The Northern District of California dismissed with prejudice a lawsuit alleging a 401(k) plan’s sponsor and fiduciaries included unreasonably expensive funds in the plan’s investment lineup.  The court previously dismissed the plaintiffs’ claims without prejudice, finding their complaint failed to plead facts from which the court could infer the defendants breached their fiduciary duties.  In response, the plaintiffs filed an amended complaint.  The court held that the plaintiffs’ amended complaint suffered from the same infirmities as their initial complaint and dismissed the case again.

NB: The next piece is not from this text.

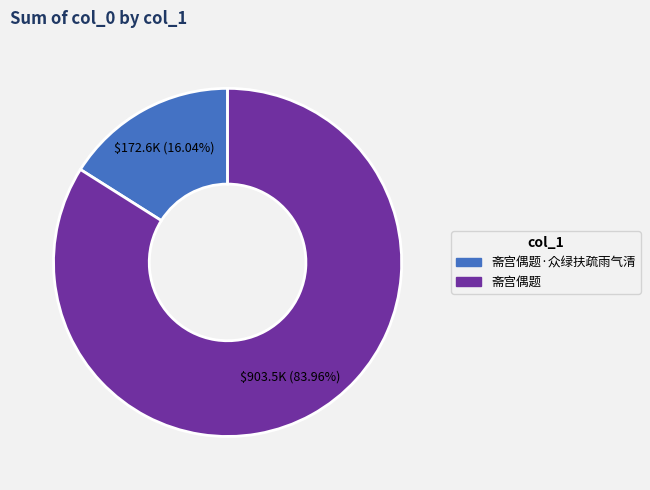

Is there any slice that represents more than half of the pie?

Yes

In particular, the court rejected the plaintiffs’ reliance on an industry publication’s calculation of median fees charged by a few plan funds because the data amalgamated fees charged by funds with disparate characteristics.  Thus, the court held the median fees were not an apt comparator for the fees charged by the specific challenged funds.  Similarly, the court nixed the plaintiffs’ comparison of actively managed funds to passively managed funds because the two types of funds “have different aims, different risks, and different potential rewards that cater to different investors.”  Finally, the court dismissed the plaintiffs’ claim that the plan should have offered less expensive share classes of some plan funds.  The court found unavailing comparisons between the less expensive share classes and those included in the plan because while the fees charged by the plan funds paid for the plan’s recordkeeping and other administrative services, the less expensive share classes’ fees did not.  Accordingly, the court held that the plaintiffs failed to cure the multiple fatal defects in their initial complaint and dismissed the amended complaint with prejudice.  The plaintiffs have not yet noted an appeal of the dismissal.

The case is Davis v. Salesforce.com, Inc., No. 20-cv-01753 (N.D. Cal. April 15, 2021).